How to generate random numbers on the GPU?

Hi!

I’m wondering how to generate random numbers directly on the GPU. For a relatively quick iteration loop, it’s quite slow to generate many large tensors on the CPU and then move them to the GPU. Also, I don’t think the CPU backend supports generating random bfloat16 numbers?

I tried the following code and it segfaults:

from gpu.host import DeviceContext
from layout import Layout, LayoutTensor, IntTuple
from random import randn

alias x_layout = Layout(IntTuple(1000,), IntTuple(1,))

def main():
    var ctx = DeviceContext()
    var x_buffer = ctx.enqueue_create_buffer[DType.bfloat16](x_layout.size())
    var x = LayoutTensor[DType.bfloat16, x_layout](x_buffer)
    randn[DType.bfloat16](x.ptr, x_layout.size())

Any tips/ideas would be appreciated!

Please use the gpu.random.

2 Likes

Thanks for the quick answer! Follow up: do you have any examples of how to use this?

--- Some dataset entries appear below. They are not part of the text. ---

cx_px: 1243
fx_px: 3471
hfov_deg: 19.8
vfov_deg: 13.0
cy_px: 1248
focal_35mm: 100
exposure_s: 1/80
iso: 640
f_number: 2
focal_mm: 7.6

It looks like I’d have to write my own kernel to use this? I’m a bit confused sorry.

I wrote a quick kernel using the gpu.random and I can get it to work with float16 (and float32) but not bfloat16. Here is the code:

from gpu import global_idx
from gpu.host import DeviceContext
from layout import Layout, LayoutTensor, IntTuple
from gpu.random import Random
from algorithm.functional import elementwise

from utils.index import IndexList, Index

def main():

    var ctx = DeviceContext()
    var x_buffer = ctx.enqueue_create_buffer[DType.bfloat16](8)
    alias x_layout = Layout(IntTuple(8,), IntTuple(1,))
    var x = LayoutTensor[DType.bfloat16, x_layout](x_buffer)

    @parameter
    @always_inline
    @__copy_capture(x)
    fn func[simd_width: Int, rank: Int](idx0: IndexList[rank]):
        var idx = rebind[IndexList[1]](idx0)
        var rng_state = Random(seed=idx0[0])
        var values : SIMD[DType.float32, 4] = rng_state.step_uniform()
        @parameter
        for i in range(simd_width):
            x[idx[0] + i] = values[i].cast[DType.bfloat16]()

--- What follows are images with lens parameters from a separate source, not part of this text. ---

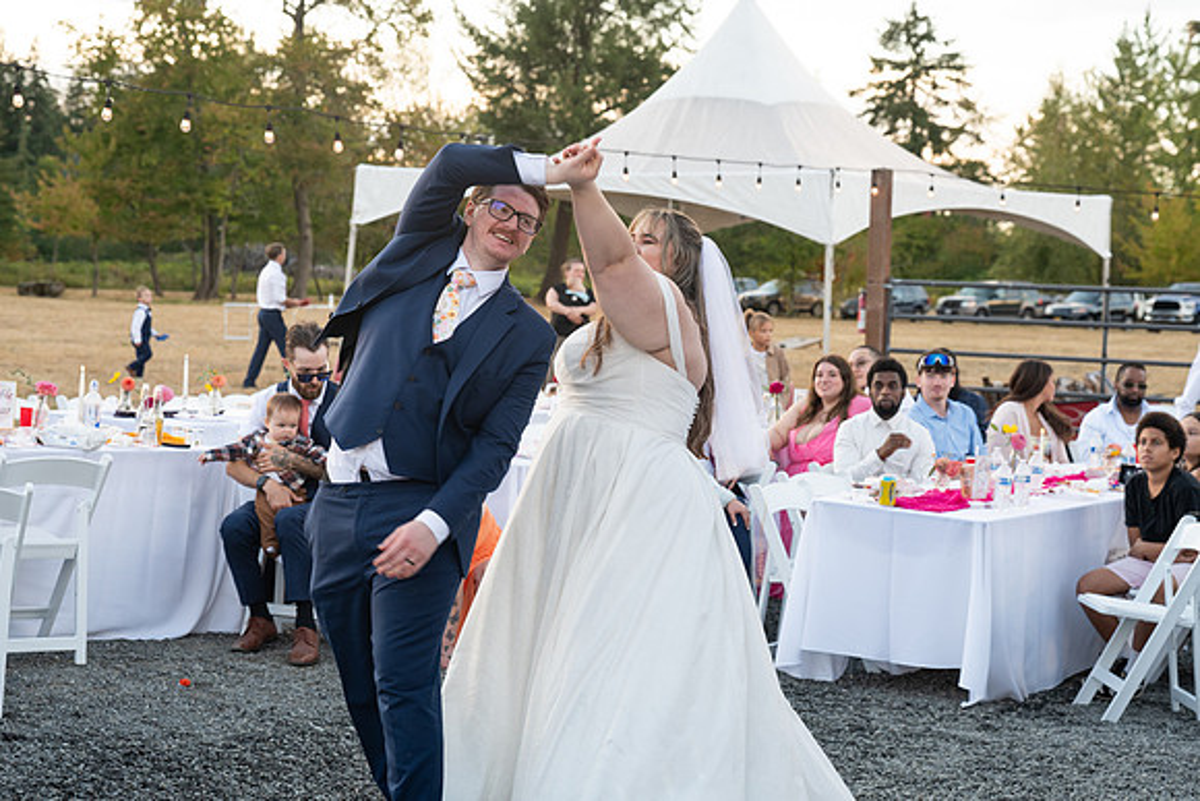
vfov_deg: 18.7
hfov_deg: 27.7
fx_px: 2434
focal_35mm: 73
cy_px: 400
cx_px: 600
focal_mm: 73
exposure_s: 1/160
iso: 800
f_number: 5.6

    elementwise[func, 4, target="gpu"](Index(8), ctx)
    
    with x_buffer.map_to_host() as x_host:
        for i in range(8):
            print(x_host[i].cast[DType.float32]())

It seems like at some point one of the casts zeros out the numbers? Is there a different way I should be generating/printing bfloat16 numbers?